Official Statement On the Passing of Country Music Hall of Fame Member Kenny Rogers

Style Magazine Newswire | 3/23/2020, 2:26 p.m.
Country Music Hall of Fame member Kenny Rogers passed away Friday, March 20, 2020. He was 81. Rogers was inducted …

NASHVILLE, Tenn. - March 21, 2020 - Country Music Hall of Fame member Kenny Rogers passed away Friday, March 20, 2020. He was 81. Rogers was inducted into the Country Music Hall of Fame in 2013.

"Kenny Rogers is, of course, one of music's most successful and enduring artists," said Kyle Young, CEO, Country Music Hall of Fame and Museum. "His uncanny song sense and impeccable singing resonated across the genre lines that he took delight in ignoring. The antithesis of a gambler, he thought deeply and acted deliberately with every career decision, and those decisions brought to light the songwriting talents of Hal Bynum, Mickey Newbury, Don Schlitz, and many more. Though he was by any definition a superstar, he lived a life of service to songs, writers, and, above all, listeners."

Kenneth Donald Rogers entered country music with a broad musical background. Growing up in public housing in Houston, he was exposed to R&B, pop and jazz as well as country. His first professional group was a late-1950s vocal act called the Scholars, which had local hits in Houston. His doo-wop recording “That Crazy Feeling,” a 1958 solo hit on Carlton Records, earned him an appearance on American Bandstand.

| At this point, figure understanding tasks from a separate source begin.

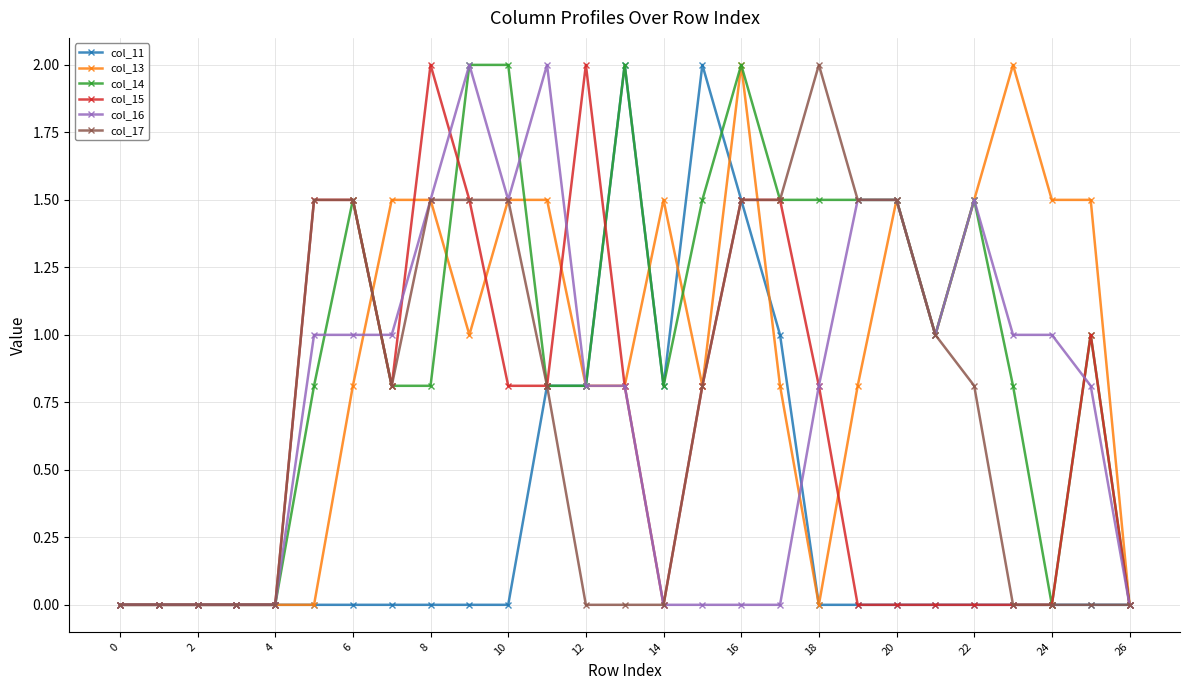

What is the maximum value shown in the chart?

2.0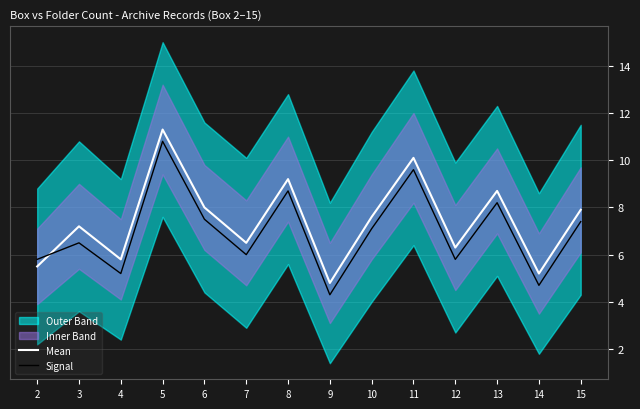

True or false: Signal has more than 0 interior local peaks.

True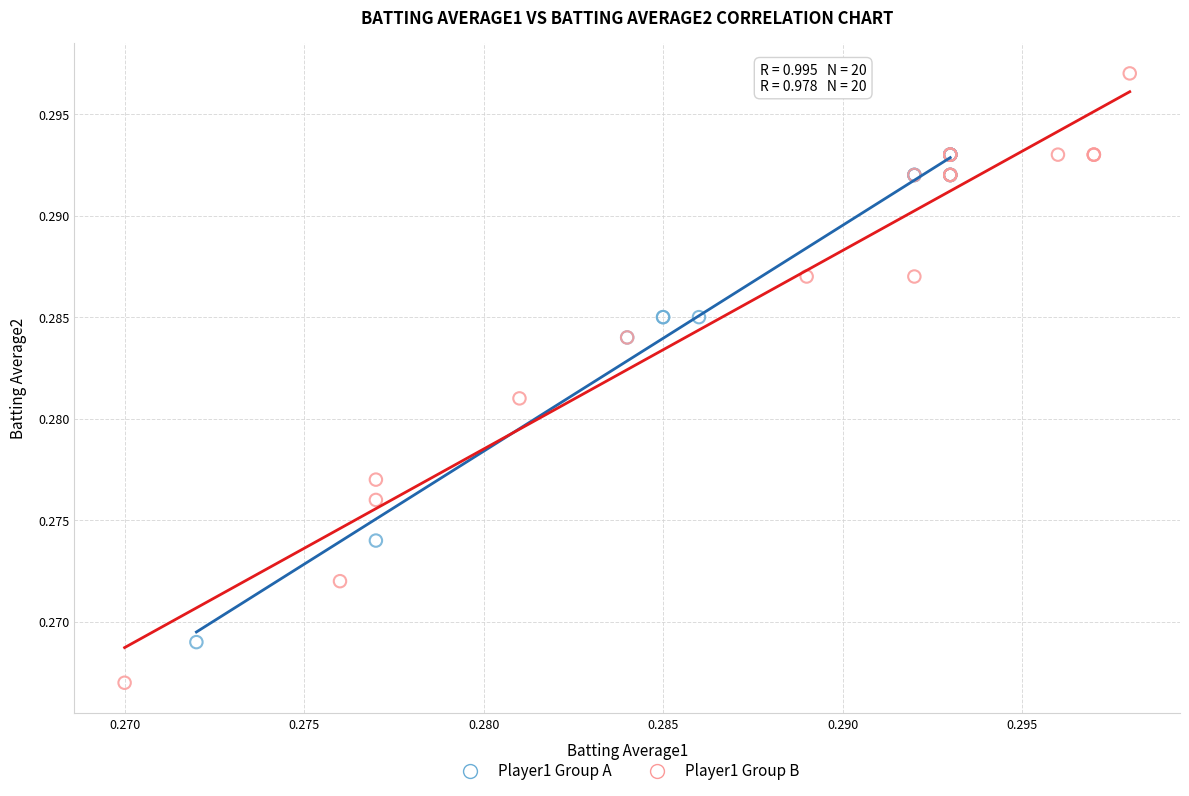

Which series contains the highest Y value?

Player1 Group B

During the early 1960s, Rogers played bass, and occasionally sang, in a Houston jazz trio. Membership in the New Christy Minstrels folk group spurred the founding of the First Edition, in which Rogers and other former Minstrels mixed folk, rock and country sounds. The new group went #5 pop in 1967 with Mickey Newbury’s psychedelic “Just Dropped In (to See What Condition My Condition Was In)” and gained several additional pop hits on Reprise Records.

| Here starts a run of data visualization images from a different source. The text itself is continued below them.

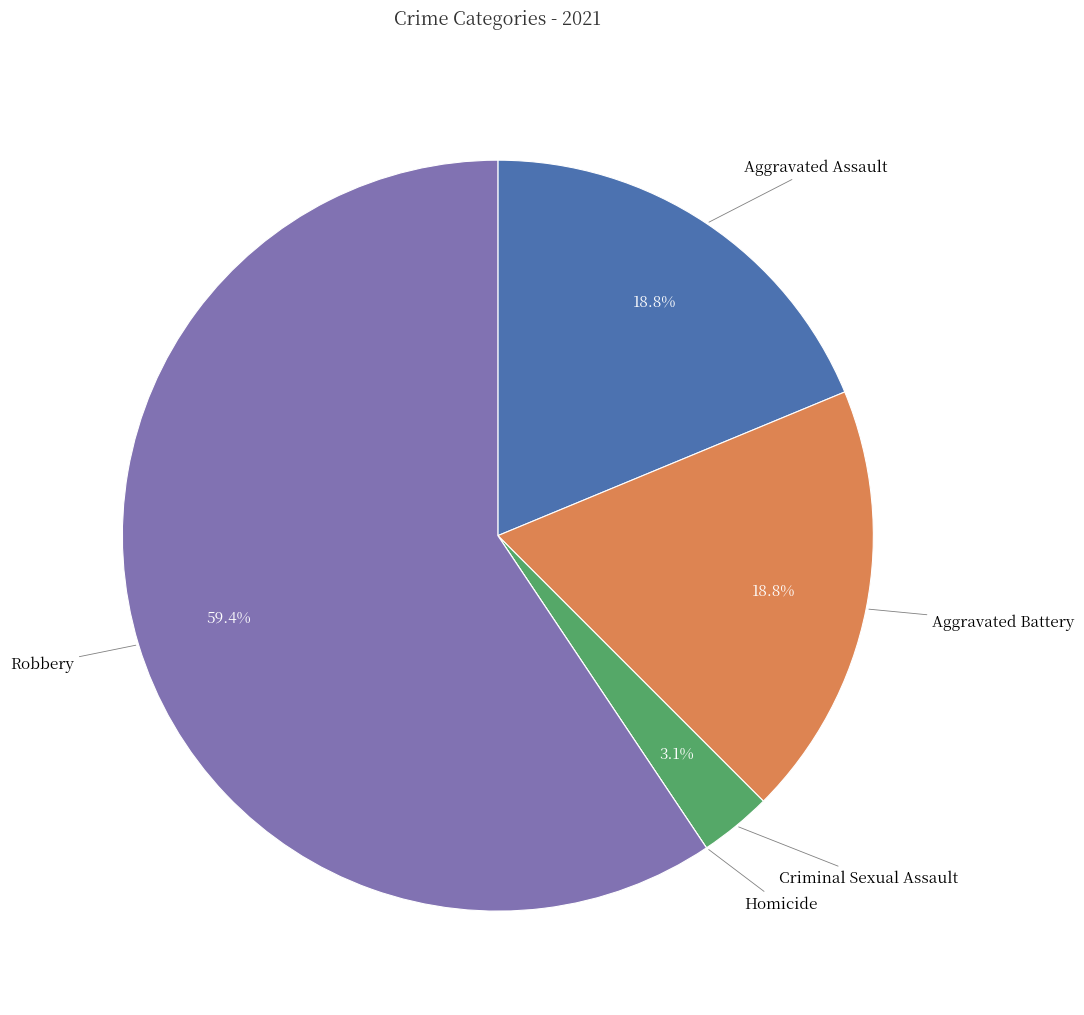

To the nearest percent, what is the average slice percentage?

20%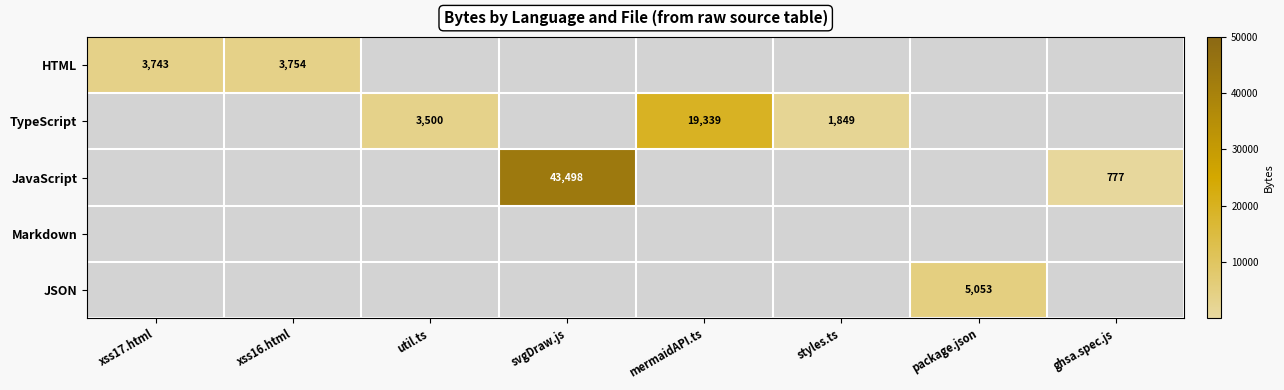

Count the number of categories in the chart.

8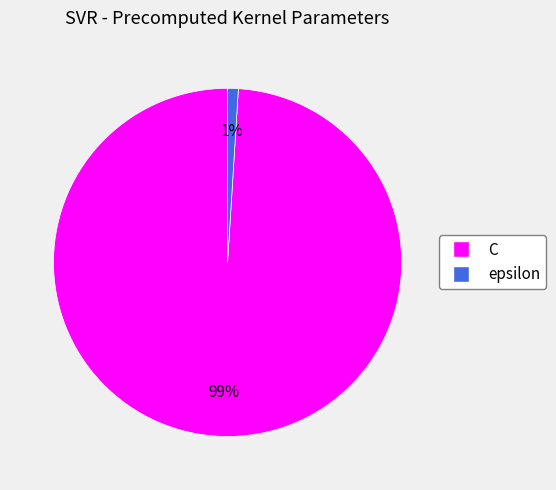

What is the largest slice in the pie chart?

C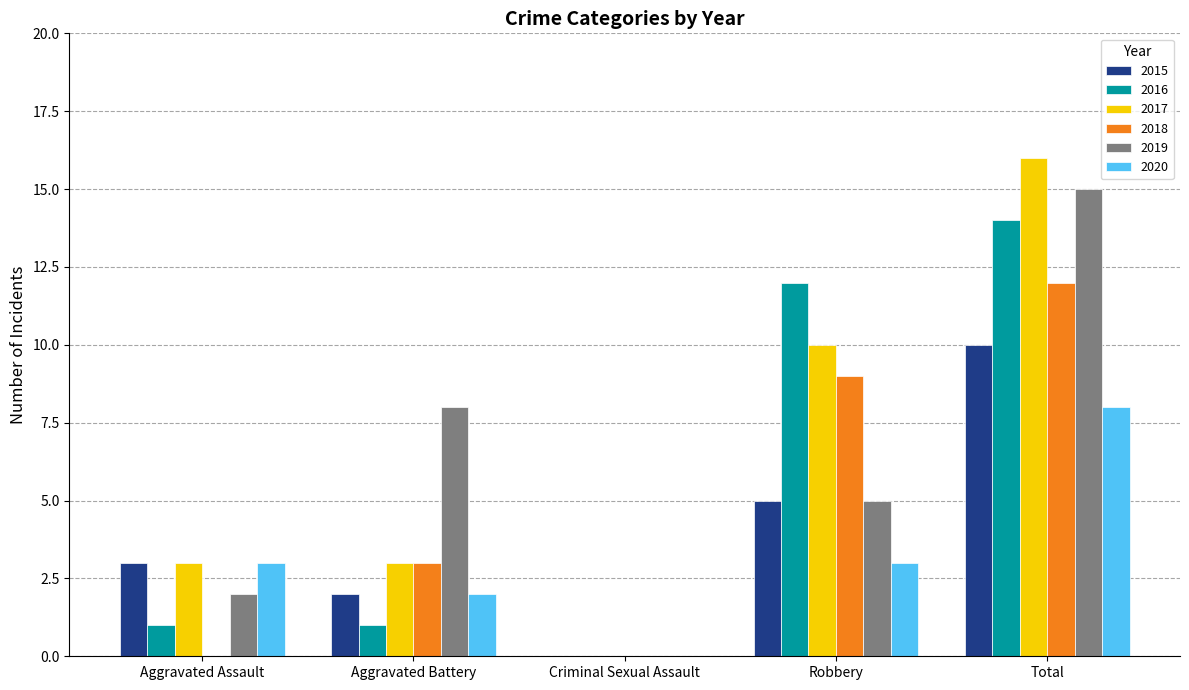

At which label is 2015 closest to 5?

Robbery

After the group’s breakup in 1974, producer-executive Larry Butler signed Rogers to United Artists Records, on which he had modest hits until the stunning success of the mournfully catchy, Grammy-winning “Lucille” (#1 country, #5 pop) in 1977. For the next dozen years Rogers logged hit after hit, including “The Gambler” (1978-79)—penned by Country Music Hall of Fame Member Don Schlitz—”She Believes in Me” (1979), and “Coward of the County” (1979-80). In 1980, on Liberty Records, Rogers’s #1 country hit “Lady”—a romantic ballad written by pop star Lionel Richie—ruled the pop charts for six weeks. Successful duets included “Every Time Two Fools Collide” (1978), with Country Music Hall of Fame member Dottie West, and the crossover smash “Don’t Fall in Love with a Dreamer” (1980), with Kim Carnes. As the country-pop era reached a peak, Rogers piled up three Grammys, five CMA awards and eight ACM awards, adding to his stature as one of country’s first artists to sell out arena shows.

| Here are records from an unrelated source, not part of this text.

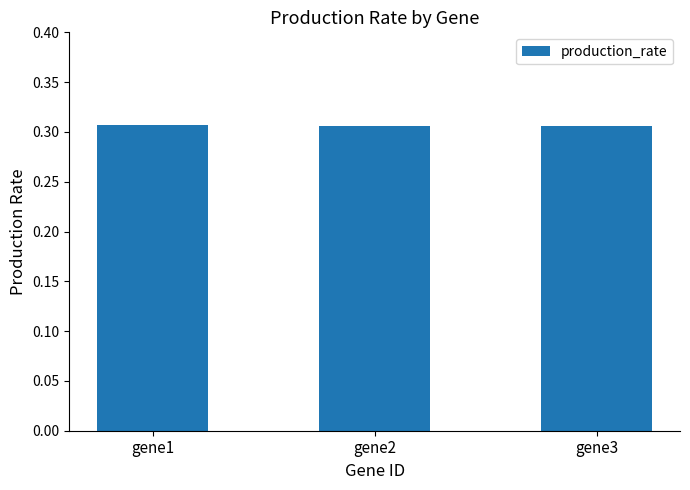

The value at gene2 is 0.5. True or false?

False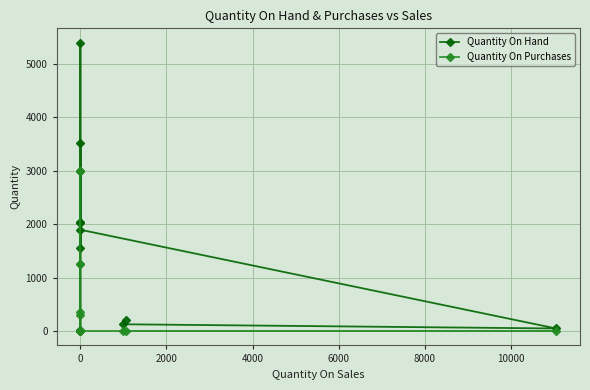

In Quantity On Hand, how many points are lower than both neighbors (excluding endpoints)?

3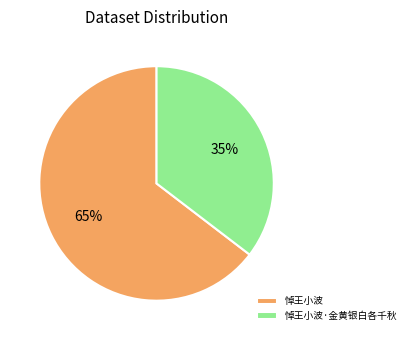

Does any single category account for the majority?

Yes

Already a veteran TV performer, Rogers gained further exposure through acting in made-for-television movies, including a series of five treatments of “The Gambler.” His hit “Love the World Away” was a theme song in the era-defining 1980 film Urban Cowboy. The 1980s also saw hits on Liberty and RCA, including “Love Will Turn You Around” (1982), the Sheena Easton duet “We’ve Got Tonight” (1983), and the memorable Dolly Parton duet “Islands in the Stream” (1983), all country #1s that made the pop charts. Rogers appeared front and center in the megastar collaboration “We Are the World” (1985), scoring additional chart-toppers such as “Crazy,” “Real Love” and the sensual George Martin-produced “Morning Desire.” The solo hit “Tomb of the Unknown Love” (1986) and “Make No Mistake, She’s Mine,” a Grammy-winning duet with fellow Country Music Hall of Fame member Ronnie Milsap released in 1987, were Rogers’ last #1 country records until “Buy Me a Rose” (1999-2000), recorded with Alison Krauss and Billy Dean.

He continued to tour and to release hits collections and albums of new material, the latter including Water & Bridges (Capitol Nashville, 2006), which yielded the Top Twenty hit “I Can’t Unlove You.”

In 2015, Rogers announced his plans to retire from the road following an extensive farewell tour.

Outside of his musical career, Rogers published several well-received photography books, authored two children’s books, engaged in major philanthropic endeavors and launched a chain of restaurants.